Western Prospector Group has announced an offer by a China National Nuclear Company subsidiary to buy all of its common shares in a deal worth about C$31 million ($25.3 million). Vancouver-based Western Prospector owns the Gurvanbulag uranium project in Mongolia.

Western Prospector president and CEO Eric Bohren described the all-cash offer as excellent value for shareholders,

 Gurvanbulag
The headframe at Gurvanbulag
with the added bonus of being supported by a "well-established company in the international uranium marketplace." The company's board is unanimously recommending that its shareholders accept the offer. Hong Kong-listed CNNC International is 74% owned by CNNC Overseas Uranium Holding Ltd, itself a wholly owned unit of Chinese uranium and nuclear fuel company China National Nuclear Cooperation (CNNC).
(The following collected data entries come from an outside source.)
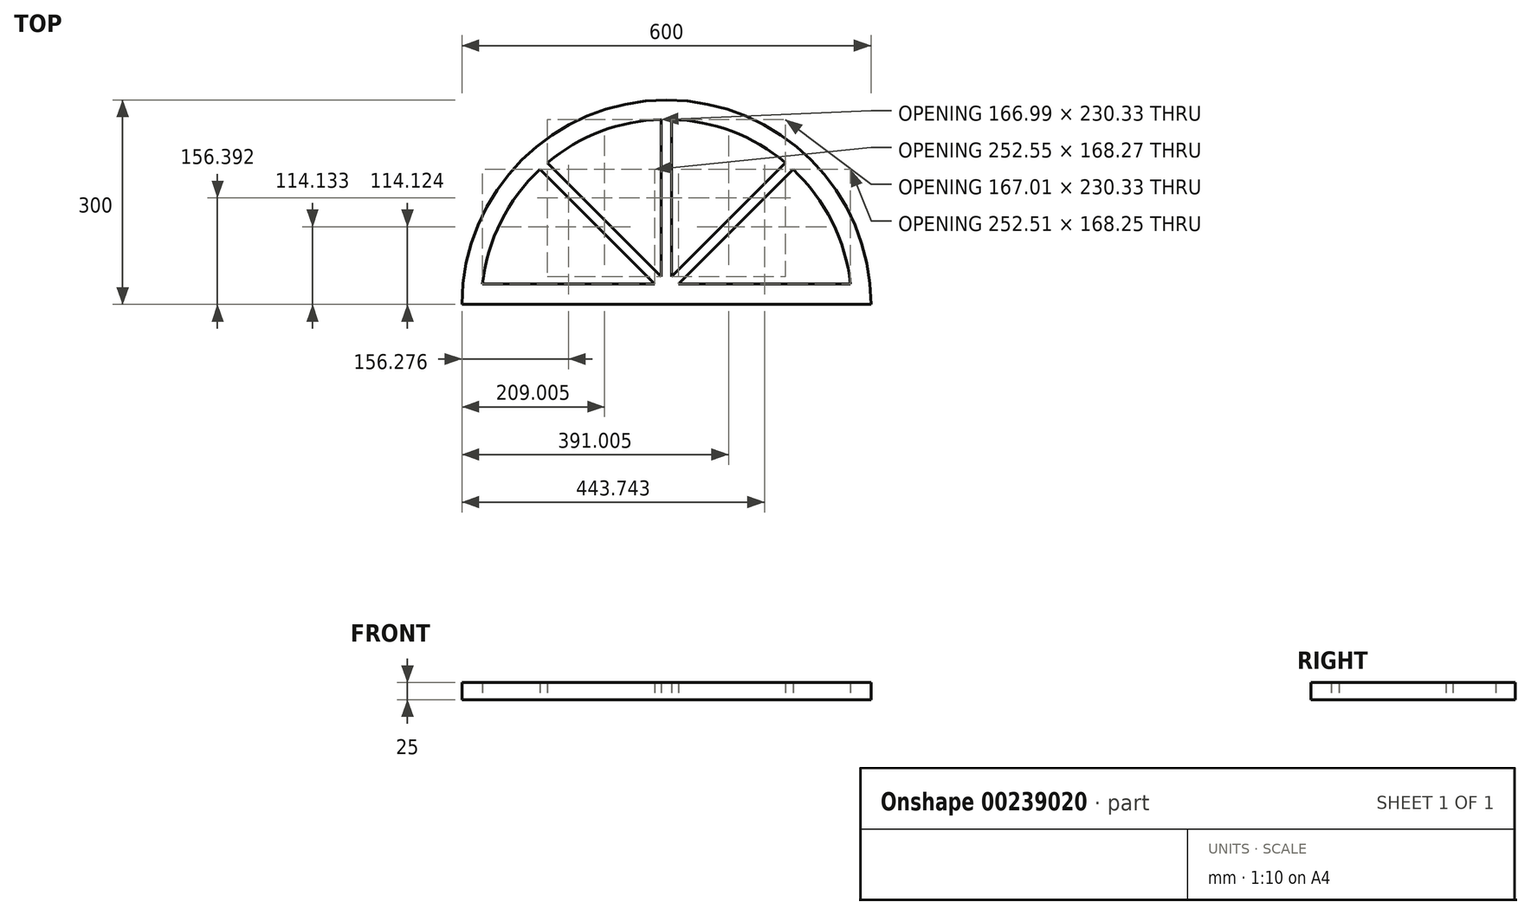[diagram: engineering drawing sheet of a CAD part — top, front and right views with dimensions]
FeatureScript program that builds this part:
annotation { "Feature Type Name" : "Feature", "Feature Type Description" : "" }
export const myFeature = defineFeature(function(context is Context, id is Id, definition is map)
    precondition{}
    {
        {
            var Q0;
            Q0=qCreatedBy(makeId("Top.planeOp"),FACE);
            var sketch = newSketch(context, id + "F0", { "sketchPlane" : qUnion([Q0])});
            skArc(sketch, "E0", {"start": v(270, 30) * mm, "mid": v(242.9, 121.65) * mm, "end": v(185.74, 198.25) * mm});
            skArc(sketch, "E1", {"start": v(300, 0) * mm, "mid": v(0, 300) * mm, "end": v(-300, 0) * mm});
            skLineSegment(sketch, "E2", {"start": v(-300, 0) * mm, "end": v(300, 0) * mm});
            skPoint(sketch, "E3.end.orphan", {"position": v(-267.07, 0) * mm});
            skPoint(sketch, "E4.end.orphan", {"position": v(267.07, 0) * mm});
            skLineSegment(sketch, "E5", {"start": v(17.49, 30) * mm, "end": v(270, 30) * mm});
            skLineSegment(sketch, "E6", {"start": v(-17.45, 30) * mm, "end": v(-270, 30) * mm});
            skLineSegment(sketch, "E7", {"start": v(17.49, 30) * mm, "end": v(185.74, 198.25) * mm});
            skLineSegment(sketch, "E8", {"start": v(185.74, 198.25) * mm, "end": v(17.49, 30) * mm});
            skLineSegment(sketch, "E9", {"start": v(-17.45, 30) * mm, "end": v(-185.72, 198.27) * mm});
            skLineSegment(sketch, "E10", {"start": v(-185.72, 198.27) * mm, "end": v(-17.45, 30) * mm});
            skLineSegment(sketch, "E11", {"start": v(7.5, 271.56) * mm, "end": v(7.5, 41.23) * mm});
            skLineSegment(sketch, "E12", {"start": v(7.5, 41.23) * mm, "end": v(7.5, 271.56) * mm});
            skLineSegment(sketch, "E13", {"start": v(-7.5, 271.56) * mm, "end": v(-7.5, 41.23) * mm});
            skArc(sketch, "E14.trimOffspring", {"start": v(-7.5, 271.56) * mm, "mid": v(-96.35, 254) * mm, "end": v(-174.49, 208.22) * mm});
            skLineSegment(sketch, "E15", {"start": v(-7.5, 41.23) * mm, "end": v(-174.49, 208.22) * mm});
            skLineSegment(sketch, "E16", {"start": v(7.5, 41.23) * mm, "end": v(174.5, 208.2) * mm});
            skLineSegment(sketch, "E17", {"start": v(174.5, 208.2) * mm, "end": v(7.5, 41.23) * mm});
            skArc(sketch, "E18.trimOffspring", {"start": v(-185.72, 198.27) * mm, "mid": v(-242.9, 121.67) * mm, "end": v(-270, 30) * mm});
            skArc(sketch, "E19.trimOffspring", {"start": v(174.5, 208.2) * mm, "mid": v(96.36, 254) * mm, "end": v(7.5, 271.56) * mm});
            skSolve(sketch);
        }
        {
            var Q0;
            Q0 = qSketchRegion(id + "F0", true);
            extrude(context, id + "F1", {"entities" : qUnion([Q0]), "depth" : 25 * mm});
        }
    });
Western Prospector had been set for a takeover by Hong Kong-based Tinpo Holdings Industrial Company last year but that offer was withdrawn in October 2008, with Tinpo citing a Mongolian government directive to explore nationalisation of the country's uranium industry. The CNNC International offer is less than half the estimated C$74 million ($60.4 million) that the Tinpo offer would have been worth, but Western Prospector has demanded that CNNC International place C$3 million ($2.5 million) in an escrow account to be payable if it breaches the terms of its agreement.

Extensive underground development work was carried out at Gurvanbulag during the Soviet era. Western Prospector has held the deposit since 2004, and a definitive feasibility study on the project released earlier this year suggested that the mine could produce 700 tonnes of uranium per year over nine years at costs that would be economically viable, although it would cost about $280 million to develop the mine. The study suggested that production could start by January 2012 if the necessary government permits were in place by the end of May 2009.

China meets about half of its current uranium needs from domestic production, but with plans for massive increases in its nuclear generation capacity it looks set increasingly to rely on imported uranium to fuel its nuclear program. As well as working to develop uranium mining in China, Chinese organisations and companies are also involved in uranium exploration and mining efforts in other countries through cooperation agreements, joint ventures and equity investments in several Central Asian and African countries. CNNC has also commissioned Canadian company Sparton Resources to undertake advanced trials on leaching uranium from coal ash.